The Fermionic Neural Network (FermiNet) is one of the first deep learning demonstrations for computing atomic energy. Fermionic Neural Network is a new neural network architecture successfully applied in modeling the quantum state of large collections of electrons.
Challenges faced in representing the state of quantum systems:
In quantum systems, the position of particles like electrons is described by a probability cloud as they don’t have exact locations. This uncertainty in locating particles makes the representation of the state of a quantum system challenging. The probabilities assigned to possible configurations of electron positions are encoded in the wavefunction, which sets a positive or negative number to every electrons’ configuration. Squaring the wavefunction gives the probability of finding the system.
The most challenging task is representing the state of a quantum system. The space of all possible configurations is vast. So if we try to represent it as a grid having 100 points along each respective dimension, the number of possible electron configurations observed for the silicon atoms would be larger than the number of atoms in the universe.
To address the problem of efficient representation, the researchers at DeepMind have suggested that neural networks can be used to represent quantum wavefunctions as they have historically fit high-dimensional functions in AI problems. The neural networks are arranged in layers and contain neurons that are mathematical functions. These neurons transmit signals from input data and slowly adjust the synaptic strength of each connection. This way, they extract features and learn to make predictions.
The wavefunction has to be antisymmetric because electrons are a type of particle known as fermions.
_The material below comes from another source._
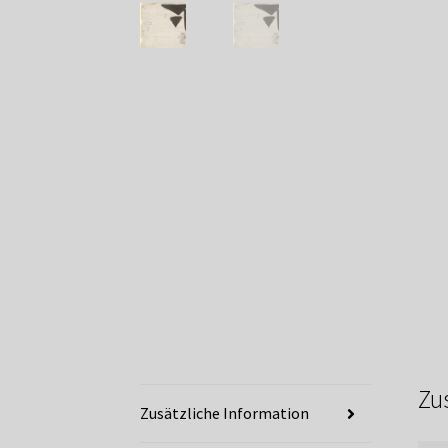
Zu
Zusätzliche Information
Just like the property of determinant of a matrix, if the position of two electrons is swapped, the wavefunction is multiplied by -1. This implies that having two electrons on top of each other will make the wavefunction and the probability of that configuration zero.
The researchers at DeepMind, therefore, developed a new type of neural network, FermiNet. This new neural network is antisymmetric concerning its inputs and has a separate stream of information for each electron. The FermiNet averages data from across streams and passes it to each stream at the next layer. Thus the streams have the right symmetry properties enabling them to create an antisymmetric function.
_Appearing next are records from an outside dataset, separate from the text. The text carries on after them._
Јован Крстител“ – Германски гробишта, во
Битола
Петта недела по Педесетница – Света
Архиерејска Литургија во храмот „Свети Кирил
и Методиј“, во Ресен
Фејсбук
The FermiNet randomly selects the electron configurations, evaluates the energy locally at each electrons’ arrangement, and later it adds up each arrangement’s contributions. Since squaring the wavefunction gives the probability of finding a particle’s arrangement in any location, the FermiNet can directly generate samples from the wavefunction. The neural network itself generates the inputs required to train the neural network.
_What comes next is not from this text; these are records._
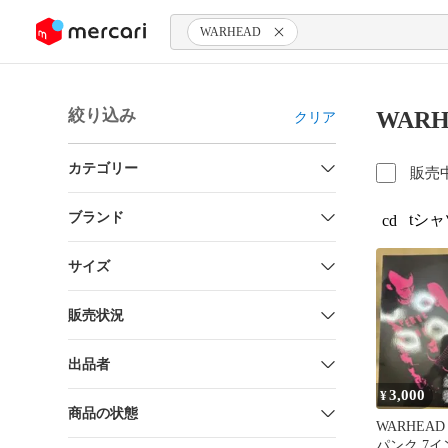
ンツにスキップ
WARHEAD
絞り込み
WAR
クリア
カテゴリー
販売
ブランド
tシャ
cd
サイズ
販売状況
出品者
3,000
¥
商品の状態
WARHEAD 
パンク 7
DeepMind released the FermiNet code after demonstrating its work on a deep learning model that can predict glass molecules’ movement as they transition between liquid and solid states. Researchers at DeepMind said that both the techniques and trained models could predict other qualities of interest in glass. The researchers have stated that this neural network has generated useful insights in general substance and biological transitions, leading to advances in manufacturing and medicine.